Powering such efforts is Dell infrastructure, upon which the vendor’s cloud platform runs 24/7.

“This is the reliability gold standard in the enterprise, and that’s a fact,” McDermott claimed. “That compute platform powering our cloud has enabled us to execute beautifully and maintain a near 99% retention rate, which is unheard of.

“We use Dell servers to train our LLMs and we’re putting AI to work for people, which is really what it’s all about. We’re now live with GenAI solutions on Dell compute and are achieving 48% acceleration to innovate, with two times greater deflection rates on both the employee experience and the customer experience with conversational self-service.”

McDermott was on the same stage in Las Vegas days prior, headlining ServiceNow Knowledge 2024.

“I was also joined by Jensen then and one of the things that he said – and I think it’s appropriate – is when a train is moving by really fast, it’s like you can’t even believe how quick it looks,” he shared. “But when you get on the train, it doesn’t seem like it’s moving that fast at all. Think about it.”

Bill McDermott (ServiceNow) and Michael Dell (Dell Technologies)

Internally speaking, Dell as an organisation has identified primary use cases in which “distinct value” can be created for customers, in addition to improved internal efficiencies. This spans content delivery and content creation on the customer service side of the business, as well as via sales and marketing functions, plus supply chain.

“Firstly, we had to simplify, standardise and automate,” explained Jeff Clarke, Vice Chairman and COO of Dell. “If you don’t have simplified processes that have been standardised and automated consistently across your enterprise, then applying AI isn’t a very efficient method to fix broken processes or ways in business.”

Such a discovery came early in the process of applying AI internally across the wider company. For Clarke, this was the first natural checkmark and helped lay the foundation upon which insights and knowledge can be extracted from data.

“Take services as an example,” he shared. “We have used our telemetry data and the amount of contacts that come into the company each year to improve our methodologies and responses to customers.

“We use an approach called ‘best known actions’ and ‘best known methods’ which is machine learning and AI driven. We are taking information from customers and are solving the types of problems that our customers encounter.”

The aim? To ensure every service technician within the organisation becomes more efficient and effective.

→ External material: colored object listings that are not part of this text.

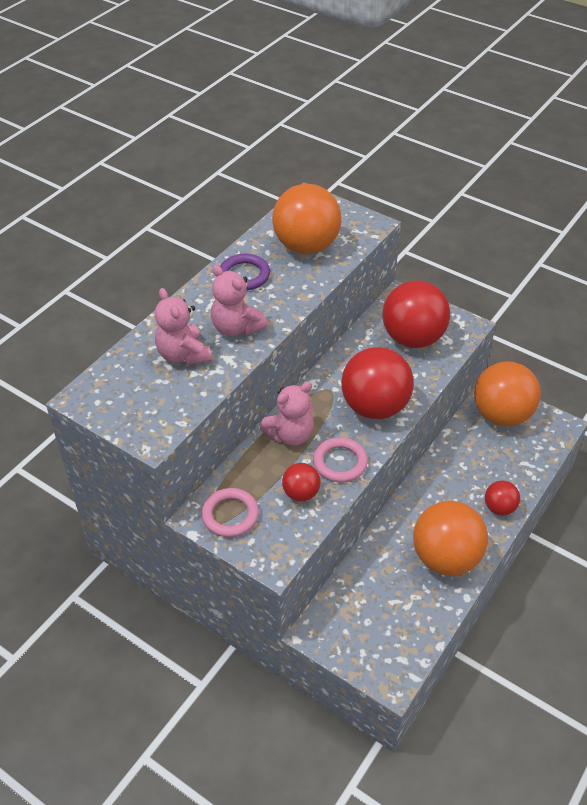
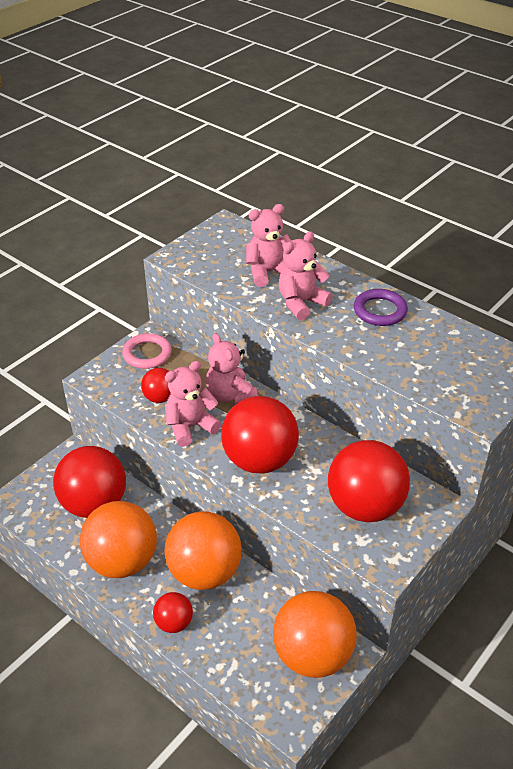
camera: 95 degrees right, 5 degrees down
orange ball [272,184,341,254] -> orange ball moved to [164,512,242,590]
pink ring [313,437,368,483] -> pink teddy bear [165,361,221,447]
none -> red ball [53,446,126,518]

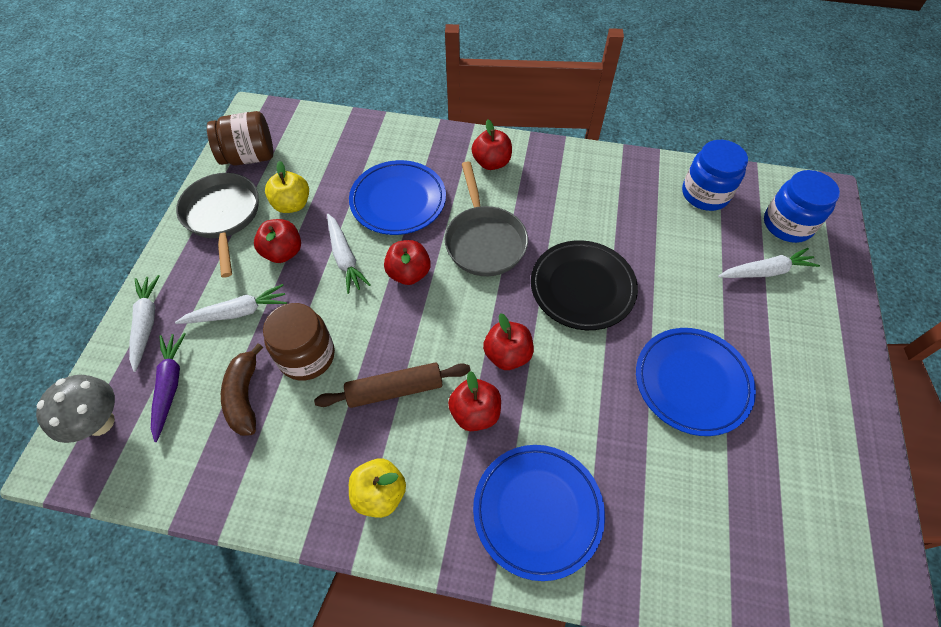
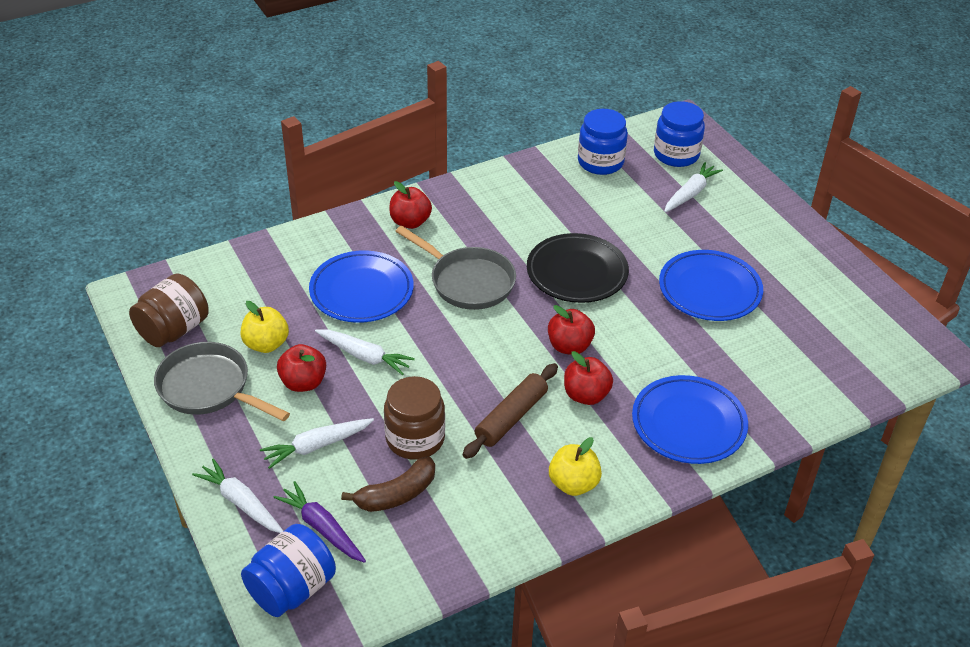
camera: 40 degrees left, 15 degrees down
grey mushroom [36,375,115,443] -> blue jar [241,524,336,617]
white carrot [175,284,287,324] -> white carrot turned 150 degrees counterclockwise [260,418,374,469]
brown banana [221,343,263,436] -> brown banana turned 75 degrees counterclockwise [341,456,435,512]
red apple [384,240,431,285] -> none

“Every interaction with our company now has the knowledge of the entire install base,” Clarke added. “We can now see improvements in accuracy and the amount of time it takes to solve a customer issue.

“Then, ultimately, we can arrive at a point of turning that into long-term predictive maintenance and care while also feeding that information back into our product organisation to make our products better.”

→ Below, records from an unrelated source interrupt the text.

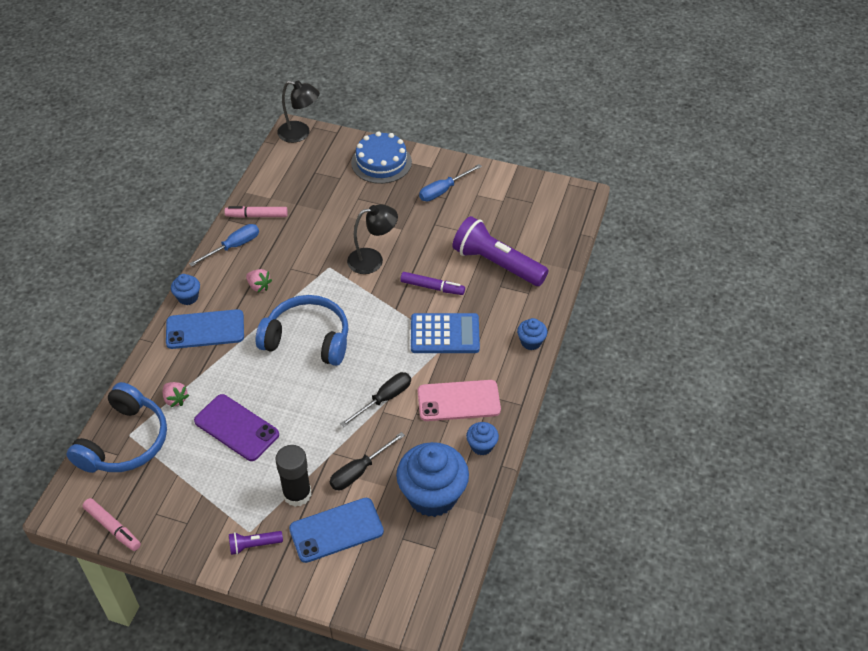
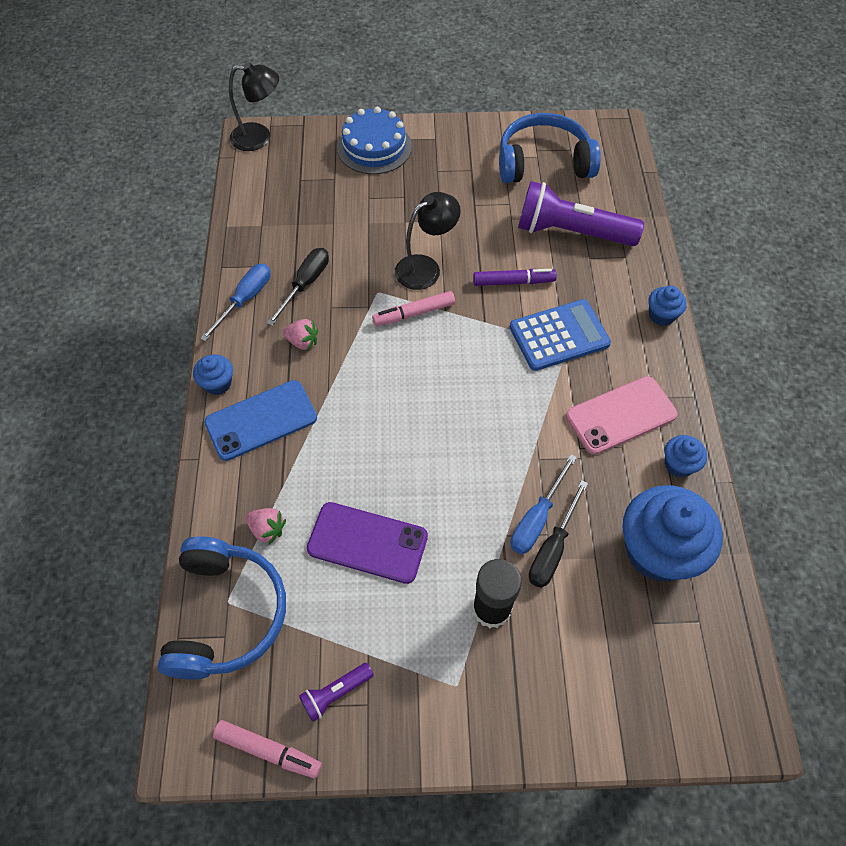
camera: 20 degrees left, 10 degrees up
pink marker [225,206,288,218] -> pink marker moved to [372,291,455,326]
purple flashlight [229,531,283,555] -> purple flashlight moved to [299,663,374,722]
blue headphones [256,295,348,366] -> blue headphones moved to [499,113,601,183]
blue phone [289,498,384,563] -> none
black screwdriver [340,372,411,427] -> black screwdriver moved to [267,248,329,326]
blue screwdriver [419,164,482,201] -> blue screwdriver moved to [510,454,577,554]

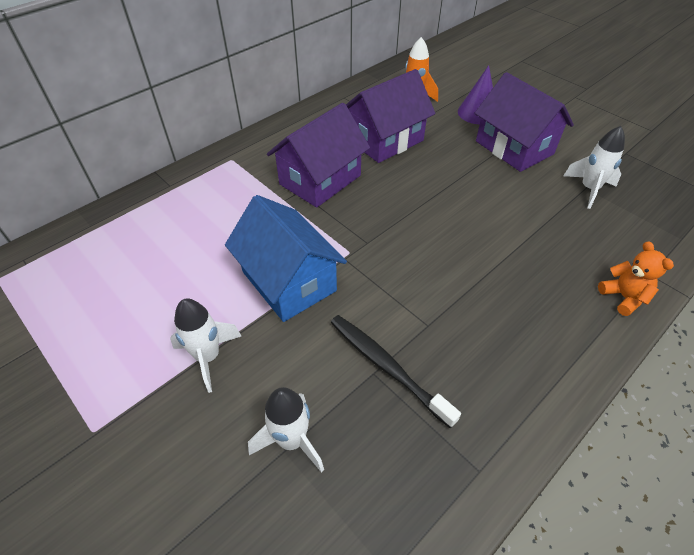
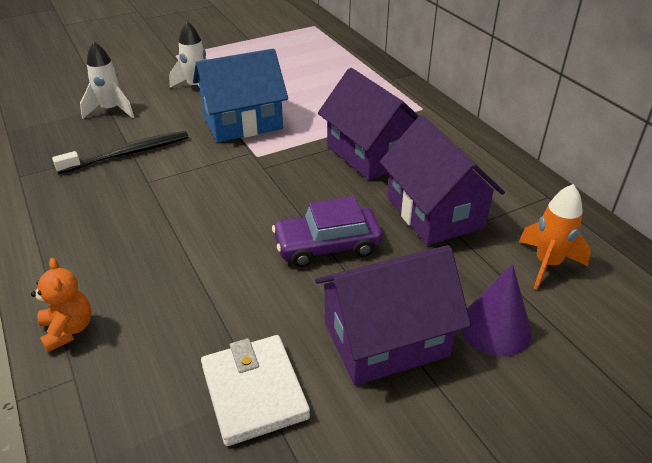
camera: 105 degrees right, 10 degrees down
white rocket [563,126,625,209] -> white wallet [201,335,310,446]
orange teddy bear [598,241,674,316] -> orange teddy bear turned 105 degrees counterclockwise [31,258,91,352]
none -> purple car [272,196,382,267]

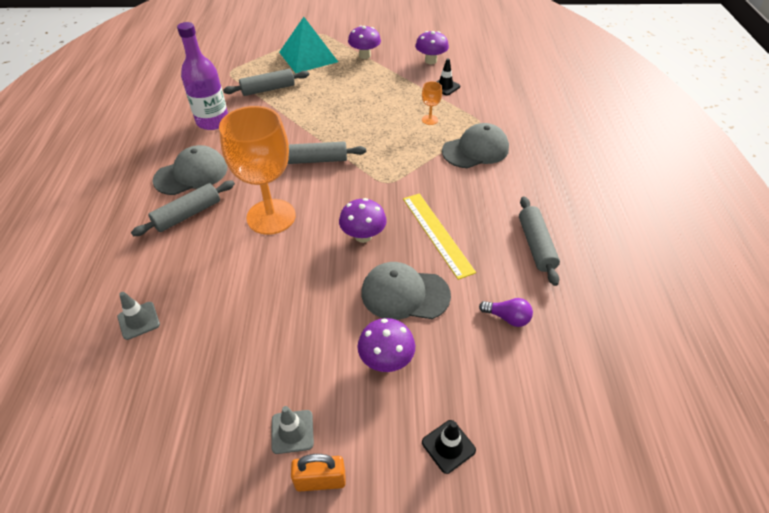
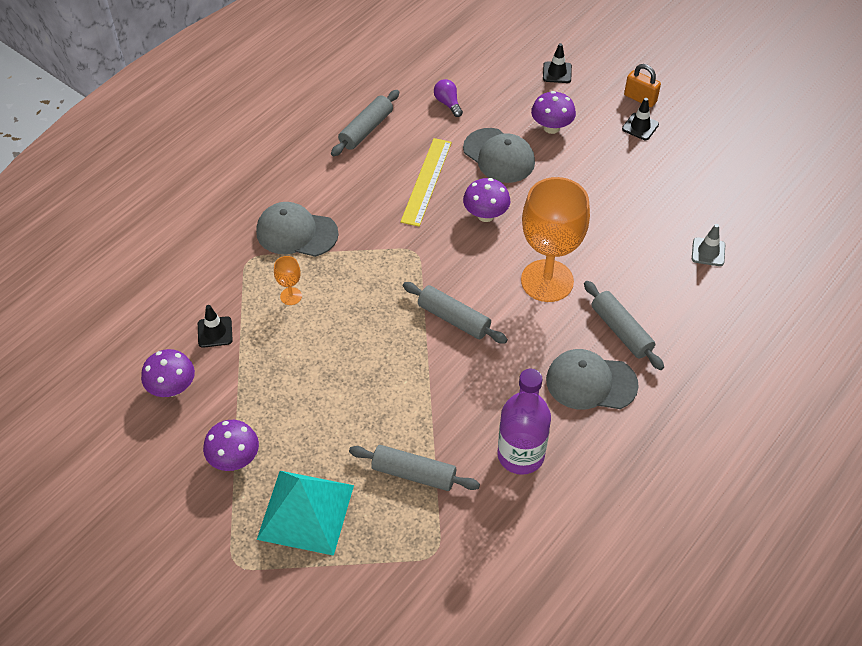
camera: 140 degrees left, 5 degrees up
grey rolling pin [131,181,235,236] -> grey rolling pin turned 60 degrees clockwise [584,281,664,370]
grey traffic cone [271,406,314,454] -> black traffic cone [622,98,659,140]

In building a closed loop, the business can now hear directly from the field, triage a specific customer problem and take a long-term improvement view to maximise the benefits of this knowledge.

“Content creation is another one,” Clarke highlighted. “Our company creates a lot of information and we’ve been able to curate a new methodology and process to cut the amount of time that it takes us to deliver new content by 90% – with more than 90% fewer touches.”

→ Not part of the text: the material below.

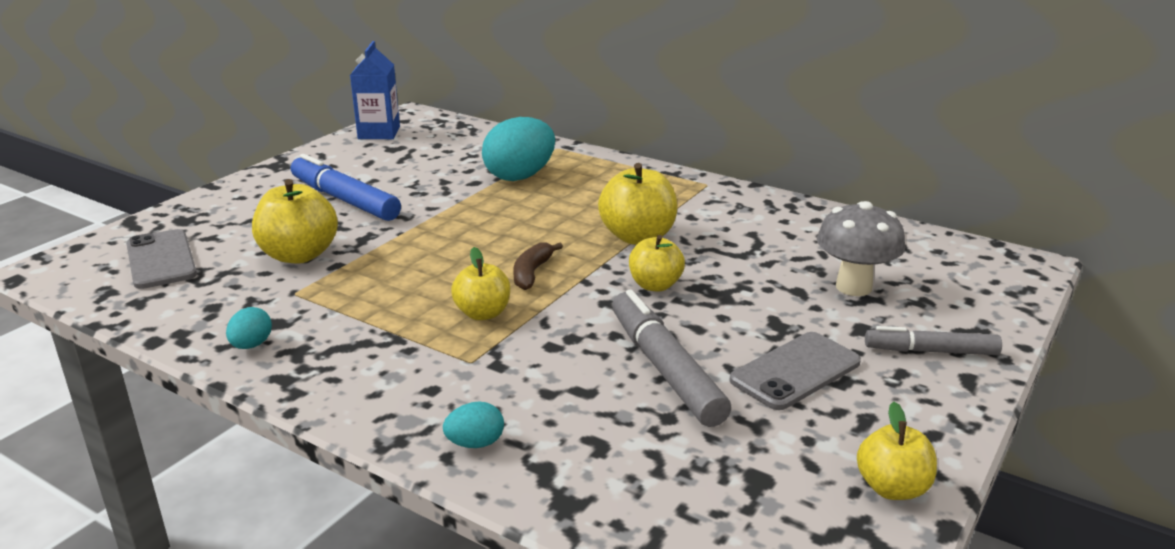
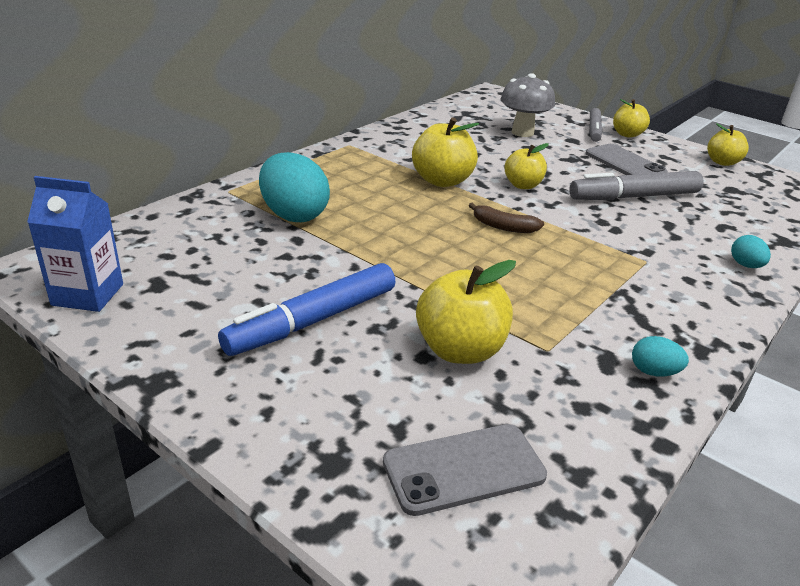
camera: 85 degrees left, 5 degrees up
yellow apple [451,247,510,320] -> yellow apple moved to [613,99,650,138]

This change was triggered by a commitment to simplify and standardise the process, dovetailed with automation and the application of intelligence to improve the quality of content deliverables. Whether for internal or external use, a consistent desire to improve content performance was also a strong factor in the transformation process.

“One of the biggest benefits has been that we can give more time to our most valuable resources,” Clarke noted.

“Our developers are spending more time developing, writing code and using new technologies and techniques to provide us with productivity gains. Likewise, we’re freeing up more selling time on the commercial side of the business.”

In closing, Clarke simplified the proposition… “factories take raw materials – in this case, data – and turn those materials into something useful – in this case, insights.”